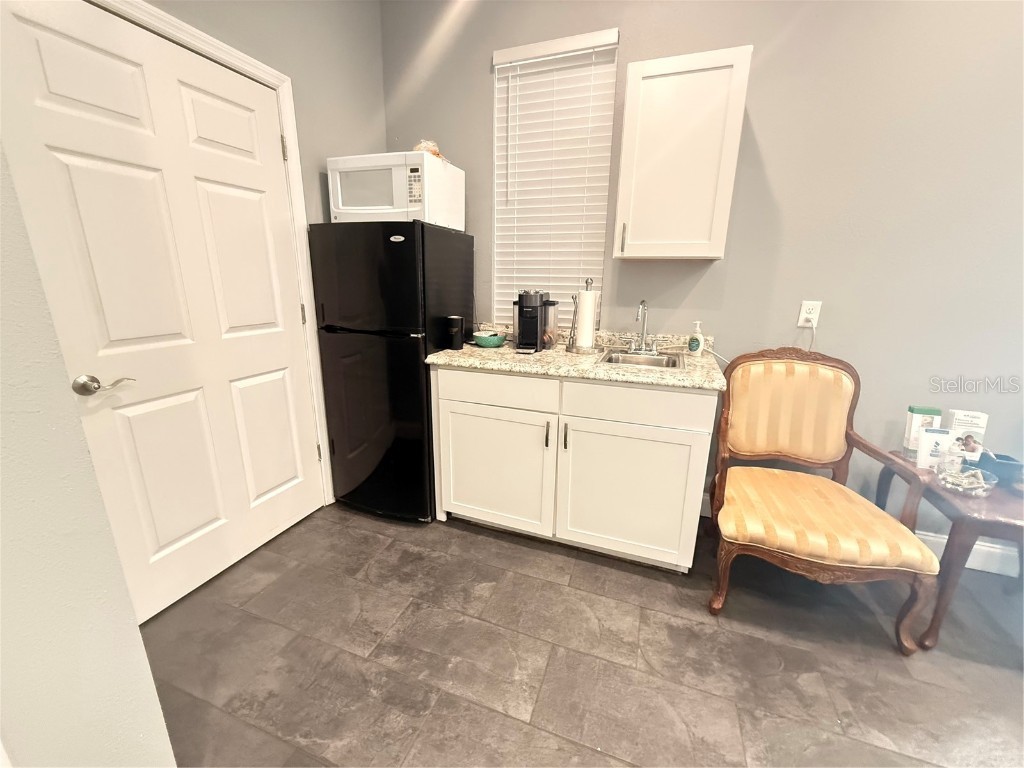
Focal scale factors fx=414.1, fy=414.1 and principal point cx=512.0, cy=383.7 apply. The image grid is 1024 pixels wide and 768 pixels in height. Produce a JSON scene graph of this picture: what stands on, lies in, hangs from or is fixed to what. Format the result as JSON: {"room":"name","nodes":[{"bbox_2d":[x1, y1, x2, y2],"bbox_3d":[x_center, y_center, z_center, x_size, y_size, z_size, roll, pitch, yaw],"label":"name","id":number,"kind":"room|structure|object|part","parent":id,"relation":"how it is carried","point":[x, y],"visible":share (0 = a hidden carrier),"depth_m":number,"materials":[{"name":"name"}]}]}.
{"room":"kitchen","nodes":[
{"label":"kitchen","id":0,"kind":"room"},
{"bbox_2d":[0,146,177,767],"bbox_3d":[-1.160,-0.093,0.182,0.530,2.791,1.530,7,16,19],"label":"near left wall","id":1,"kind":"structure","parent":0,"point":[149,676],"depth_m":0.74,"materials":[{"name":"paint"}]},
{"bbox_2d":[132,0,386,508],"bbox_3d":[-1.191,-0.619,1.731,0.137,2.858,1.921,7,16,19],"label":"left wall","id":2,"kind":"structure","parent":0,"point":[255,11],"depth_m":1.98,"materials":[{"name":"paint"}]},
{"bbox_2d":[0,5,323,623],"bbox_3d":[-1.207,-0.170,1.646,0.105,2.032,0.947,7,16,19],"label":"door","id":3,"kind":"structure","parent":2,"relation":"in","point":[18,18],"depth_m":1.51,"materials":[{"name":"white paint"}]},
{"bbox_3d":[-1.288,-0.002,1.312,0.108,0.064,0.137,7,16,19],"label":"lever handle","id":4,"kind":"part","parent":3,"relation":"part of","materials":[{"name":"silver metal"}]},
{"bbox_2d":[93,2,331,512],"bbox_3d":[-1.237,-0.214,1.676,0.146,2.148,1.034,7,16,19],"label":"door frame","id":5,"kind":"structure","parent":2,"relation":"attached to","point":[295,177],"depth_m":1.88,"materials":[{"name":"white paint"}]},
{"bbox_3d":[-1.098,-1.133,2.001,0.018,0.103,0.017,7,16,19],"label":"hinge","id":6,"kind":"part","parent":5,"relation":"part of","materials":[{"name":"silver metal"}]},
{"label":"hinge","id":7,"kind":"part","parent":5,"relation":"part of","materials":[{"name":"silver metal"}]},
{"bbox_2d":[142,501,1023,767],"bbox_3d":[0.431,1.334,0.294,4.940,0.094,4.717,7,16,19],"label":"floor","id":8,"kind":"structure","parent":0,"point":[465,541],"depth_m":1.43,"materials":[{"name":"tile"}]},
{"bbox_2d":[309,219,473,522],"bbox_3d":[-0.617,-0.077,2.337,0.589,1.515,0.638,7,16,19],"label":"refrigerator","id":9,"kind":"object","parent":8,"relation":"on","point":[389,244],"visible":0.9,"depth_m":2.03,"materials":[{"name":"black metal"}]},
{"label":"door","id":10,"kind":"part","parent":9,"relation":"part of","materials":[{"name":"black metal"}]},
{"bbox_2d":[327,152,464,228],"bbox_3d":[-0.589,-0.961,2.140,0.560,0.307,0.399,7,16,19],"label":"microwave","id":11,"kind":"object","parent":9,"relation":"on","point":[410,207],"visible":0.86,"depth_m":1.96,"materials":[{"name":"white plastic"}]},
{"bbox_2d":[412,139,447,159],"bbox_3d":[-0.429,-1.165,2.091,0.210,0.115,0.205,7,16,19],"label":"plastic bag","id":12,"kind":"object","parent":11,"relation":"on","point":[435,153],"visible":0.34,"depth_m":2.05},
{"bbox_2d":[428,365,715,572],"bbox_3d":[0.283,0.318,2.150,1.255,0.882,0.654,7,16,19],"label":"base cabinet","id":13,"kind":"object","parent":8,"relation":"on","point":[685,394],"visible":0.87,"depth_m":1.84,"materials":[{"name":"white paint"}]},
{"bbox_3d":[-0.108,0.421,2.049,0.563,0.577,0.052,7,16,19],"label":"cabinet door","id":14,"kind":"part","parent":13,"relation":"part of","materials":[{"name":"white paint"}]},
{"bbox_3d":[-0.087,0.022,1.927,0.554,0.136,0.031,7,16,19],"label":"drawer","id":15,"kind":"part","parent":13,"relation":"part of","materials":[{"name":"white paint"}]},
{"bbox_3d":[0.160,0.228,1.894,0.017,0.114,0.031,7,16,19],"label":"handle","id":16,"kind":"part","parent":13,"relation":"part of","materials":[{"name":"metal"}]},
{"bbox_3d":[0.238,0.238,1.878,0.017,0.116,0.031,7,16,19],"label":"handle","id":17,"kind":"part","parent":13,"relation":"part of","materials":[{"name":"metal"}]},
{"bbox_2d":[425,326,724,391],"bbox_3d":[0.319,-0.164,2.062,1.358,0.120,0.700,7,16,19],"label":"countertop","id":18,"kind":"structure","parent":13,"relation":"on","point":[456,362],"depth_m":1.90,"materials":[{"name":"beige stone"}]},
{"bbox_2d":[444,315,464,350],"bbox_3d":[-0.293,-0.265,2.130,0.084,0.164,0.085,7,16,19],"label":"black canister","id":19,"kind":"object","parent":18,"relation":"on","point":[456,321],"visible":1,"depth_m":2.10,"materials":[{"name":"black plastic"}]},
{"bbox_2d":[472,331,505,347],"bbox_3d":[-0.125,-0.241,2.239,0.180,0.062,0.180,7,16,19],"label":"green bowl","id":20,"kind":"object","parent":18,"relation":"on","point":[482,338],"visible":1,"depth_m":2.19,"materials":[{"name":"teal ceramic"}]},
{"bbox_2d":[514,290,556,352],"bbox_3d":[0.120,-0.334,2.143,0.212,0.299,0.284,7,16,19],"label":"coffee maker","id":21,"kind":"object","parent":18,"relation":"on","point":[535,308],"visible":0.98,"depth_m":2.10,"materials":[{"name":"black plastic"}]},
{"bbox_2d":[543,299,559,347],"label":"water tank","id":22,"kind":"object","parent":18,"relation":"on","point":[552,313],"visible":0.69,"depth_m":2.19,"materials":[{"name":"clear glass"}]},
{"bbox_2d":[568,279,599,352],"bbox_3d":[0.368,-0.346,2.095,0.163,0.360,0.161,7,16,19],"label":"paper towel holder","id":23,"kind":"object","parent":18,"relation":"on","point":[588,300],"visible":0.95,"depth_m":2.07,"materials":[{"name":"silver metal"}]},
{"bbox_2d":[575,289,597,348],"bbox_3d":[0.374,-0.333,2.098,0.103,0.292,0.103,7,16,19],"label":"paper towel roll","id":24,"kind":"object","parent":23,"relation":"on","point":[586,330],"visible":0.91,"depth_m":2.06,"materials":[{"name":"white paper"}]},
{"bbox_2d":[596,347,687,370],"bbox_3d":[0.618,-0.049,1.985,0.394,0.155,0.446,7,16,19],"label":"sink","id":25,"kind":"object","parent":18,"relation":"in","point":[671,360],"visible":0.55,"depth_m":2.07,"materials":[{"name":"silver metal"}]},
{"bbox_2d":[622,298,663,352],"bbox_3d":[0.658,-0.289,2.064,0.253,0.263,0.183,7,16,19],"label":"faucet","id":26,"kind":"object","parent":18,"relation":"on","point":[643,304],"visible":0.99,"depth_m":2.10,"materials":[{"name":"silver metal"}]},
{"bbox_2d":[687,320,704,354],"bbox_3d":[0.920,-0.233,2.069,0.058,0.163,0.072,-9,18,-32],"label":"soap bottle","id":27,"kind":"object","parent":18,"relation":"on","point":[694,347],"visible":0.99,"depth_m":2.05,"materials":[{"name":"white plastic"}]},
{"bbox_2d":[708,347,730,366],"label":"white cord","id":28,"kind":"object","parent":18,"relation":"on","point":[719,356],"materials":[{"name":"white plastic"}]},
{"bbox_3d":[0.499,0.493,1.860,0.569,0.578,0.060,7,16,19],"label":"cabinet door","id":29,"kind":"part","parent":13,"relation":"part of","materials":[{"name":"white paint"}]},
{"bbox_3d":[0.499,0.081,1.742,0.537,0.146,0.036,7,16,19],"label":"drawer","id":30,"kind":"part","parent":13,"relation":"part of","materials":[{"name":"white paint"}]},
{"bbox_2d":[708,349,943,652],"bbox_3d":[1.199,0.401,1.722,0.668,1.007,0.710,7,16,19],"label":"armchair","id":31,"kind":"object","parent":8,"relation":"on","point":[842,523],"visible":1,"depth_m":1.69,"materials":[{"name":"brown wood"}]},
{"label":"backrest","id":32,"kind":"part","parent":31,"relation":"part of","materials":[{"name":"fabric"}]},
{"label":"seat","id":33,"kind":"part","parent":31,"relation":"part of","materials":[{"name":"fabric"}]},
{"bbox_2d":[874,446,1023,650],"bbox_3d":[1.858,0.652,1.635,0.591,0.557,0.640,7,16,19],"label":"side table","id":34,"kind":"object","parent":8,"relation":"on","point":[997,500],"visible":0.65,"depth_m":1.47,"materials":[{"name":"brown wood"}]},
{"bbox_2d":[902,405,942,456],"bbox_3d":[1.733,0.206,1.758,0.098,0.219,0.046,7,16,19],"label":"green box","id":35,"kind":"object","parent":34,"relation":"on","point":[929,411],"visible":0.67,"depth_m":1.74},
{"bbox_2d":[914,426,954,469],"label":"brochure","id":36,"kind":"object","parent":34,"relation":"on","point":[933,435],"visible":0.82,"depth_m":1.64,"materials":[{"name":"white paper"}]},
{"bbox_2d":[934,461,997,496],"bbox_3d":[1.647,0.350,1.512,0.167,0.089,0.166,7,16,19],"label":"glass bowl","id":37,"kind":"object","parent":34,"relation":"on","point":[967,487],"visible":0.95,"depth_m":1.50,"materials":[{"name":"clear glass"}]},
{"bbox_2d":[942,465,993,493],"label":"wrapped packets","id":38,"kind":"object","parent":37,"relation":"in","point":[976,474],"visible":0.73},
{"bbox_2d":[947,408,988,459],"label":"brochure","id":39,"kind":"object","parent":34,"relation":"on","point":[955,411],"visible":0.6,"depth_m":1.69,"materials":[{"name":"white paper"}]},
{"bbox_2d":[978,450,1023,486],"bbox_3d":[1.883,0.323,1.599,0.122,0.091,0.120,7,16,19],"label":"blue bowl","id":40,"kind":"object","parent":34,"relation":"on","point":[1001,459],"visible":0.82,"depth_m":1.57,"materials":[{"name":"blue plastic"}]},
{"bbox_2d":[379,0,1023,573],"bbox_3d":[1.352,-0.627,1.963,4.724,2.828,0.144,7,16,19],"label":"back wall","id":41,"kind":"structure","parent":0,"point":[482,78],"depth_m":1.83,"materials":[{"name":"grey paint"}]},
{"bbox_2d":[492,28,619,329],"bbox_3d":[0.225,-1.030,2.278,0.629,1.420,0.070,7,16,19],"label":"window","id":42,"kind":"structure","parent":41,"relation":"in","point":[611,80],"depth_m":2.24,"materials":[{"name":"white plastic"}]},
{"bbox_2d":[612,44,751,260],"bbox_3d":[0.727,-0.963,1.849,0.461,0.771,0.336,7,16,19],"label":"upper cabinet","id":43,"kind":"object","parent":41,"relation":"attached to","point":[628,104],"visible":0.99,"depth_m":1.72,"materials":[{"name":"white paint"}]},
{"bbox_3d":[0.506,-0.666,1.901,0.017,0.124,0.032,7,16,19],"label":"cabinet handle","id":44,"kind":"part","parent":43,"relation":"part of","materials":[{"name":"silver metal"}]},
{"bbox_2d":[797,300,821,327],"bbox_3d":[1.371,-0.322,1.913,0.074,0.117,0.009,7,16,19],"label":"wall outlet","id":45,"kind":"object","parent":41,"relation":"attached to","point":[810,306],"visible":0.85,"depth_m":1.91,"materials":[{"name":"white plastic"}]},
{"bbox_2d":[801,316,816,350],"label":"power cord","id":46,"kind":"object","parent":45,"relation":"attached to","point":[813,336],"visible":0.68,"depth_m":1.94,"materials":[{"name":"white plastic"}]},
{"bbox_2d":[702,493,1020,577],"bbox_3d":[2.196,0.799,1.945,3.064,0.130,0.016,7,16,19],"label":"baseboard","id":47,"kind":"structure","parent":41,"relation":"attached to","point":[969,566],"depth_m":1.93,"materials":[{"name":"white paint"}]}
]}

● ● ●

Please report every line of the records above that contains the word "hinge".

ANSWER SECTION:
{"bbox_3d":[-1.098,-1.133,2.001,0.018,0.103,0.017,7,16,19],"label":"hinge","id":6,"kind":"part","parent":5,"relation":"part of","materials":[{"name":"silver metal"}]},
{"label":"hinge","id":7,"kind":"part","parent":5,"relation":"part of","materials":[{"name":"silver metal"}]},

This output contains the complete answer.